DTCCL: Disengagement-Triggered Contrastive Continual Learning for Autonomous Bus Planners
Yanding Yang, Weitao Zhou, Jinhai Wang, Xiaomin Guo, Junze Wen, Xiaolong Liu, Lang Ding, Zheng Fu, Jinyu Miao, Kun Jiang, Diange Yang
TL;DR
DTCCL tackles planner-level failures in autonomous buses by exploiting real-world disengagement events in a closed-loop cloud-edge framework. It introduces disengagement-triggered data augmentation and a triplet contrastive objective to refine policy representations while preserving prior behaviors. Empirical results on real routes and nuPlan-style benchmarks show a substantial performance boost and reduced collision rates compared with direct imitation learning and naive augmentation.

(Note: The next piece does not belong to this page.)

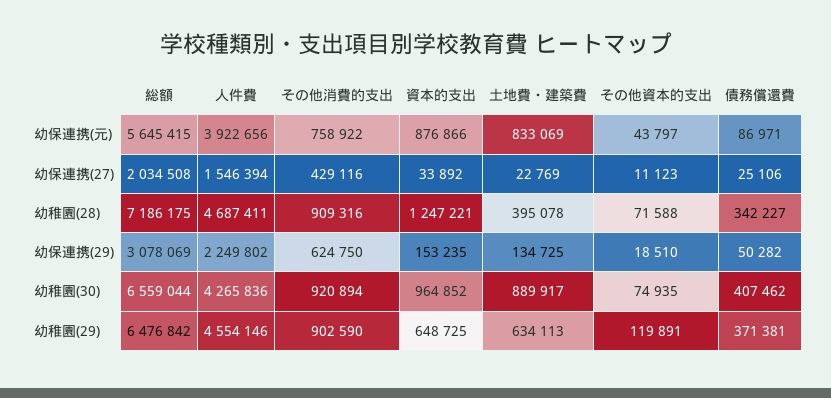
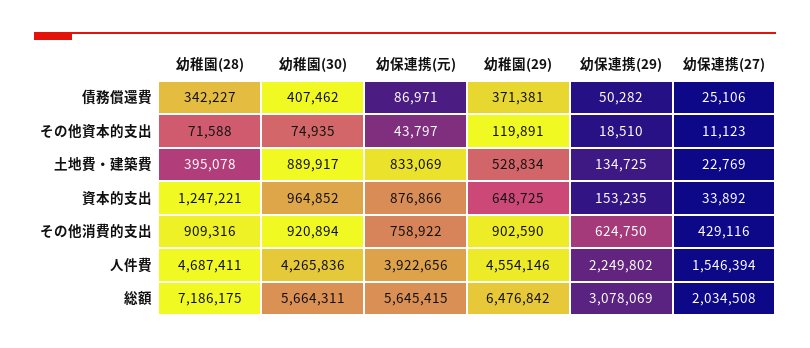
総額, 幼稚園(30): 6559044 -> 5664311
土地費・建築費, 幼稚園(29): 634113 -> 528834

The approach enables scalable, automated policy improvement for public transport in dynamic urban environments.
Abstract
Autonomous buses run on fixed routes but must operate in open, dynamic urban environments. Disengagement events on these routes are often geographically concentrated and typically arise from planner failures in highly interactive regions. Such policy-level failures are difficult to correct using conventional imitation learning, which easily overfits to sparse disengagement data. To address this issue, this paper presents a Disengagement-Triggered Contrastive Continual Learning (DTCCL) framework that enables autonomous buses to improve planning policies through real-world operation. Each disengagement triggers cloud-based data augmentation that generates positive and negative samples by perturbing surrounding agents while preserving route context. Contrastive learning refines policy representations to better distinguish safe and unsafe behaviors, and continual updates are applied in a cloud-edge loop without human supervision. Experiments on urban bus routes demonstrate that DTCCL improves overall planning performance by 48.6 percent compared with direct retraining, validating its effectiveness for scalable, closed-loop policy improvement in autonomous public transport.